Vértigo. Lo padecía desde pequeño. Jamás había podido superarlo. Era tener que subirse a un escalón para alcanzar algo de un estante más alto, y empezar a sudar por todos y cada uno de los poros de su cuerpo.

Siempre le habían dicho que tenía que luchar contra sus miedos, plantarles cara, no dejarles que le dominasen… y lo intentaba. Lo intentaba siempre, con todas sus fuerzas, pero casi nunca lo conseguía. La mayoría de las veces era capaz de superarlo cerrando los ojos, no mirando lo que hacía. Por supuesto, eso acarreaba algún peligro, tanto para él como para las personas que tuviera alrededor.

Y quería dejar aquello; quería dejarlo cada día que le obligaba a enfrentarse con su vértigo, pero no podía. Sin saber cómo, había conseguido un relativo éxito en su trabajo a pesar de su miedo; a pesar de ese miedo. Siempre tenía alrededor gente aplaudiéndole por su lucha, por su esfuerzo; pero pocos sabían de su batalla interior.

Y se preparaba, y cerraba los ojos, y cogía impulso, y se obligaba a superarse, a superarlo. Y le sudaban las manos.

Solía llevar en los bolsillos un poquito de magnesio, como los gimnastas, para disimularlo. Nadie debía percibir que aquello le horrorizaba. Que lo hacía simplemente por necesidad. Porque, por un accidente del destino, un mal día, aquello se cruzó con él y nunca supo decir que no. Y porque había conseguido ganarse la vida con ello.

Así que allí estaba de nuevo, solo, con sus ojos cerrados, tratando de olvidarse del mundo, oyendo aplausos en su interior, contando los pasos mentalmente, animándose…

Podía sentir un leve peso sobre su hombro derecho, pero lo reconocía. Sabía que eso era lo que le marcaba el inicio del proceso…, y el final.
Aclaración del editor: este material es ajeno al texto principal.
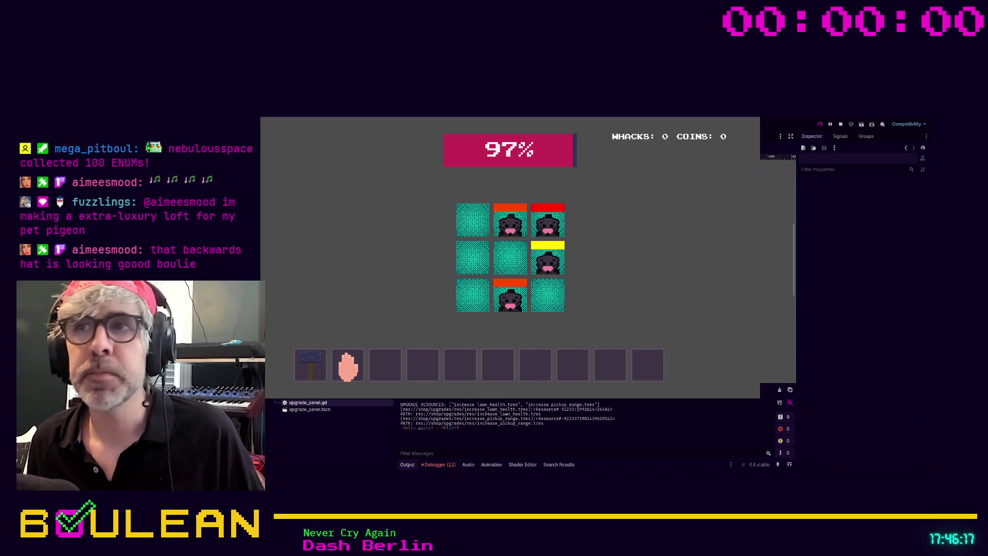
# Step: Whack two moles, open the shop after losing to see 'COST: 100 | AMOUNT: 1.0', then close the game
pyautogui.click(510, 219)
Con los dedos, abrió una pequeña cremallera en el bolsillo de su pantalón, asió un poco de aquel polvo blanco, cerró de nuevo la cremallera y extendió el magnesio en sus manos dando palmadas.

Oía que los aplausos en su interior se acrecentaban paulatinamente. Estaba listo. Apretó sus ojos y echó a correr hacia adelante, contando los pasos, concentrado. Sentía el viento apartándose a su paso, abriéndole camino. Notaba su corazón acelerándose, saltándole en el pecho. Oía sus propias palpitaciones y su respiración agitada.
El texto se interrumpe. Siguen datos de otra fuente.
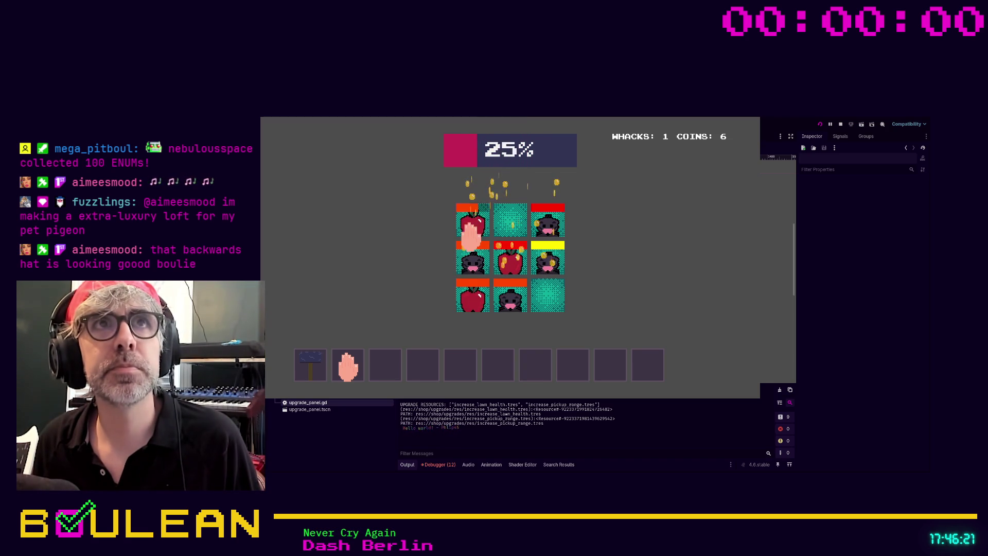
pyautogui.click(471, 234)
En un momento su carrera se detuvo en seco, notó una fuerza contraria a su avance en los hombros, que ahora tenía rígidos junto a sus brazos. Y sus pies abandonaron el suelo. Se sintió ligero de repente, flotando. Mantenía los ojos cerrados; obligó a su cuerpo a hacer un escorzo y entonces comenzó a notar que caía al vacío. El corazón quería salírsele por la boca. Apretó los dientes.

Al cabo de unos segundos de contener la respiración se notó caer de espaldas contra una superficie rígida pero blanda. Expulsó todo el aire de sus pulmones y abrió los ojos. Allí arriba, el cielo era azul, claro, límpido. Un pájaro pasó volando por delante de su campo visual, ingrávido, flotando en la nada. Y justo enfrente de sus ojos, seis metros más arriba, un listón se cimbreaba levemente, sujeto por sus extremos, pero sin caer.
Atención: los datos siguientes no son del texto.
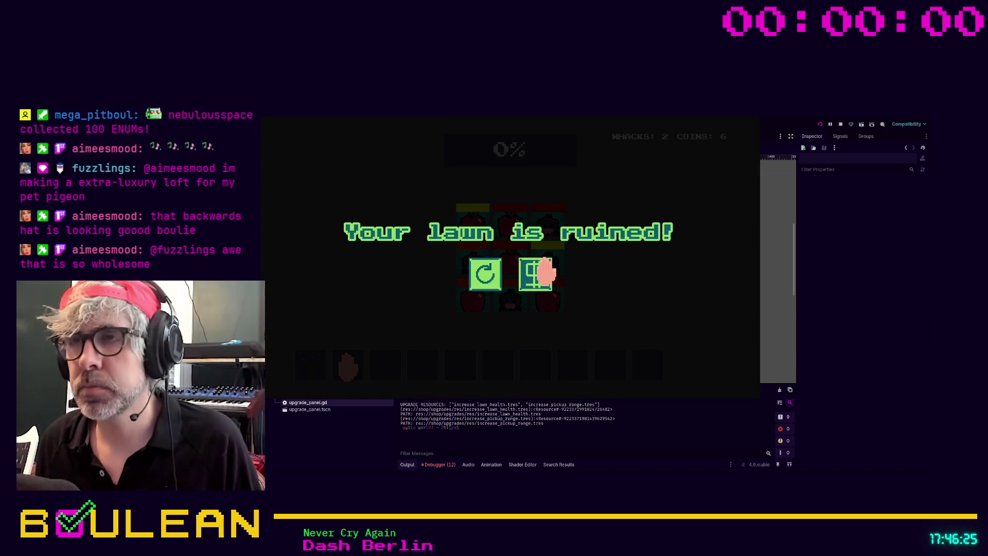
pyautogui.click(536, 274)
Oyó aplausos, esta vez a su alrededor.

El saltador de altura había conseguido superar, con la ayuda de su pértiga, de nuevo, los seis metros y doce centímetros. Cuatro centímetros más y podría retirarse. Cuatro centímetros más y podría entrar en el olimpo de los campeones. Cuatro centímetros más y dejaría, definitivamente, que su vértigo ganase la batalla, para siempre.